For Mom's Day, I want handpainted, handmade and globby unidentifiable clay things. I want breakfast in bed even if it's on the raw or burnt side. I want my kids to wear what I lay out for them and then I want them to not change clothes for the whole day, thus allowing me to not only see them looking cute but the pleasure of knowing the laundry pile won't grow more than I decreased it in my double-time laundry the day before.
Most importantly, I want them to smile for a bunch of photos, and that is my Mother's Day Miracle every year: the pictures in which no one is picking their nose or being a pill about joining the portrait. For Mother's Day, if things go my way, none of the pictures will have the barely visible hand of Grandpa holding one or the other of them forcibly in the frame.
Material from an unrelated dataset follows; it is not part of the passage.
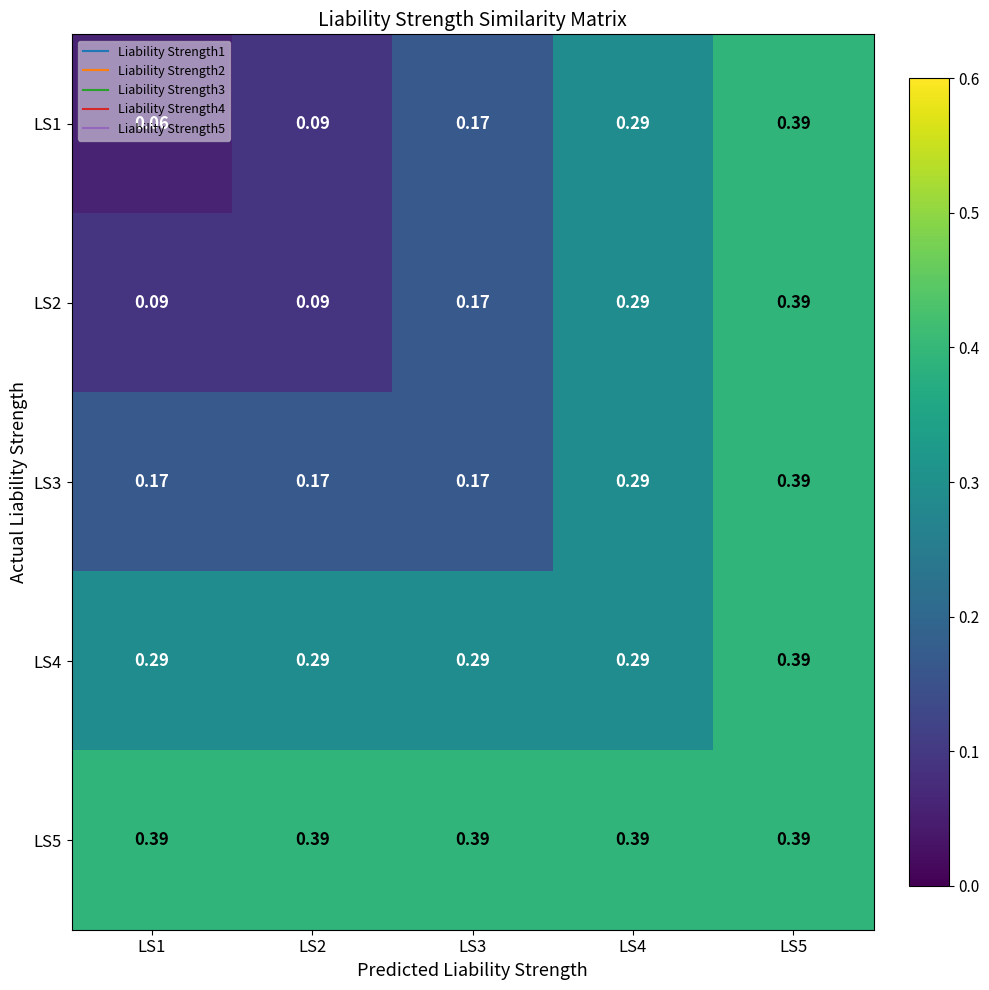

Is the value of LS2 at LS2 greater than the value of LS5 at LS4?

No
So, on this subject of kid pictures: Have you ever noticed how your favorite pictures (maybe it's just me) as time goes by are not the ones where everything looks perfect? Personally, I love the screaming mimis... in retrospect. And I wonder whether this is a "hindsight is 20-20" thing... or not. It could be that I am merely romanticizing my memories, as I am aware I have a tendency to do.
To test this theory, let us consider this photo, taken just three scant weeks ago:
Yeah, maybe that one is not far enough behind me to be cute yet. I can still clearly recall the piercing sound she made instead of "using her words," of course, and the utter horror of being in public with many well-mannered cousins and her sisters and about 600 strangers. My memory is crystal on this: First I held the camera up as a shield. Then I tried to pretend she might be someone else's daughter whom I just happened to be putting in time-out. Then I moved on to rationalizing my pretense. It does take a village to raise a child, right? Those perfect parents over there with the adorable, not-screaming preschoolers might mistake my calm cool exterior for the Mother Theresa effect. No, she's not mine, I'm just big enough to step in and help whichever mommy here is incapable of prepping her 4-year-old to go out in public.
Happy Mother's Day to all of you... and may your Mother's Day Miracles be recorded on film.